Slipping on her clothes with her back to Travis, she didn’t turn to find out whether he was doing the same. She just began walking back toward the cabin. When he joined her a few minutes later, their steps cushioned by the moss-covered ground, silence reigned.
It was bound to be a long day and an even longer night.
Tossing on the uncomfortably small couch in the too-warm cabin, Taylor glared up at the dark ceiling. She should have stood her ground and not let Travis have the bed, but when he’d crawled in beside her—commando, no less—she’d practically flown from beneath the covers to the safety of the couch.
She actually didn’t know how Travis had managed to sleep on the thing because she wasn’t comfortable and she was a good six or eight inches shorter than him and a heck of a lot more slender.
Her day at the lake with him had been wonderful, too wonderful, and then nerves and fear had stolen through her much sooner than she would have liked. But the longer she lay there, unable to sleep, the more she thought about the past, something she certainly didn’t want to do.
It was history, ancient history, and to dwell upon it would do her absolutely no good, so why did she find her eyes closing and the memories bubbling up? Probably because Travis was only one thin door away from her, and that night with him six years prior had shaped her, changed her from a girl to a woman, and no matter how much she said she hated him, what she felt about him was anything but antagonistic.
Taylor stopped fighting the memories, and a dreamlike smile appeared on her face as she slowly drifted off, taking her back to that party, to the night Travis had finally given her everything she’d ever wanted from him—right before he’d pulled the rug straight out from under her.
“WHAT ARE YOU
doing at a grown-up party, squirt?”
Taylor turned to find Travis Montclave standing behind her in a pair of dark jeans and a polo shirt molded to his chest. Add to that the megawattage smile and twinkling eyes and she was about to melt into a puddle right there at his feet.
“In case you haven’t noticed, Travis,” she said with her most practiced purr, “I’m all grown up now.” Though her hands were trembling, she lifted her glass of wine and took a sip, then licked her bottom cherry-red lip while giving him her most come-hither smile.
The intake of breath and slight narrowing of his eyes were all the reward she needed.
“Ha! You’ll always be twelve,” he said, though his eyes took a sweep of her twenty-year-old body.

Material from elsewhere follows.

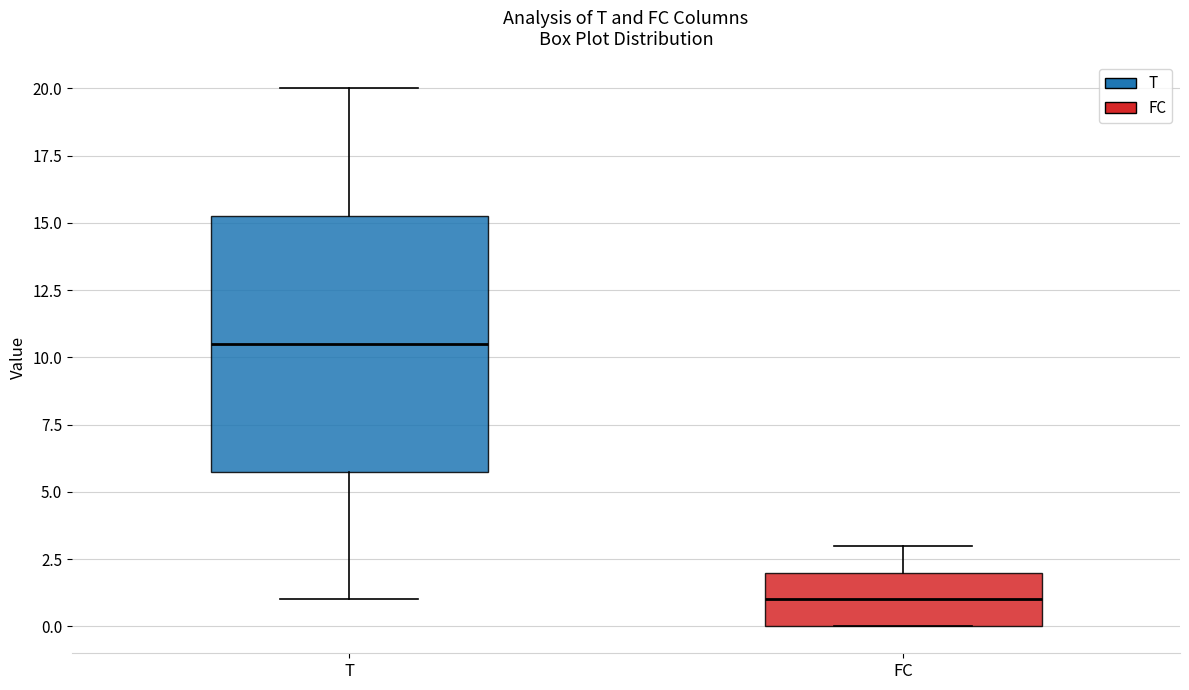

Where is the upper edge of the box for FC on the y-axis? The values are not printed on the chart, so give them approximately, as read against the axis.

2.0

She may not have been the curviest woman at the party, but she had a woman’s body, and she intended to use everything she’d been given to finally seduce Travis.
“Why don’t you take me for a dance and see if I move like I’m twelve,” she challenged him.

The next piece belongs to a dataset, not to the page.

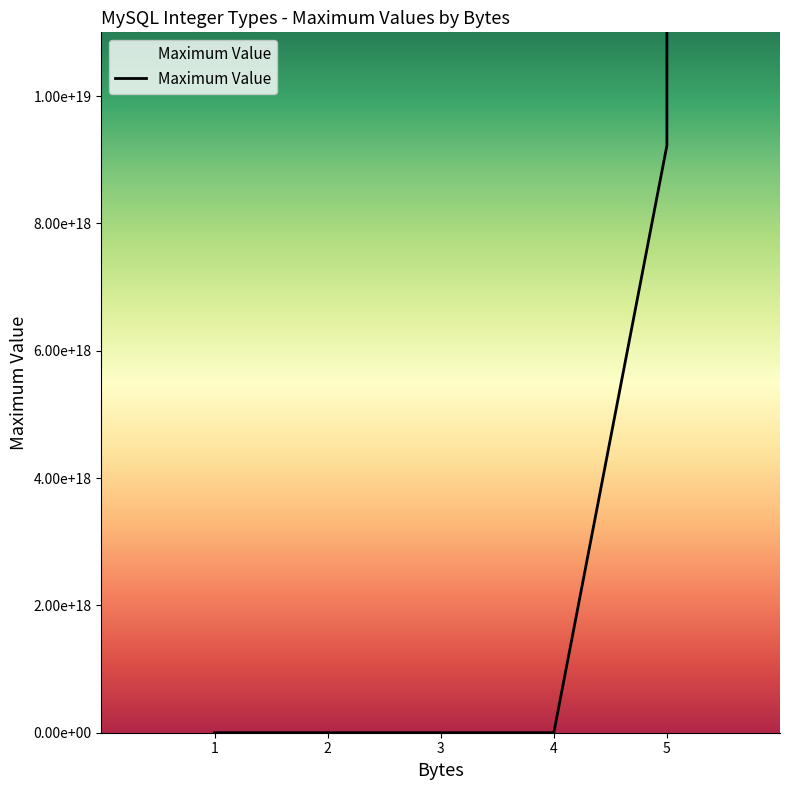

The chart shows a value of 39147 at 2. True or false?

False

Travis said nothing as he threw back the rest of his drink before setting the glass down and looking as if he was having an internal struggle. If he turned her down, she would be humiliated, but what were the odds she would be at the same place at the same time as her childhood crush? It was now or never.
“Fine. One dance,” he said. This was her window.
One dance turned into two, and then five, and in between each dance, Travis drank just a little bit more. Soon he wasn’t fighting her as they stepped out onto the dance floor and she rubbed her curves against him. Soon the passion in his eyes was more than obvious.
“We shouldn’t be doing this, Taylor,” he said as she brushed her lips across his neck.
“Why not, Travis? We’re both adults. I want you,” she said before pushing against his obvious bulge. “And you want me.”
A shudder passed through him. “You’re my best friend’s little sister. I can still see you in pigtails,” he said, though he didn’t pull away from her.
Taylor wasn’t backing down. When they finally made love, he would see her as a woman, not a little girl. He would see what he had been missing out on the last few years. Sure, he couldn’t have dated her before she’d turned eighteen, but she was nearing twenty-one now, and she knew what she wanted, and she wanted Travis.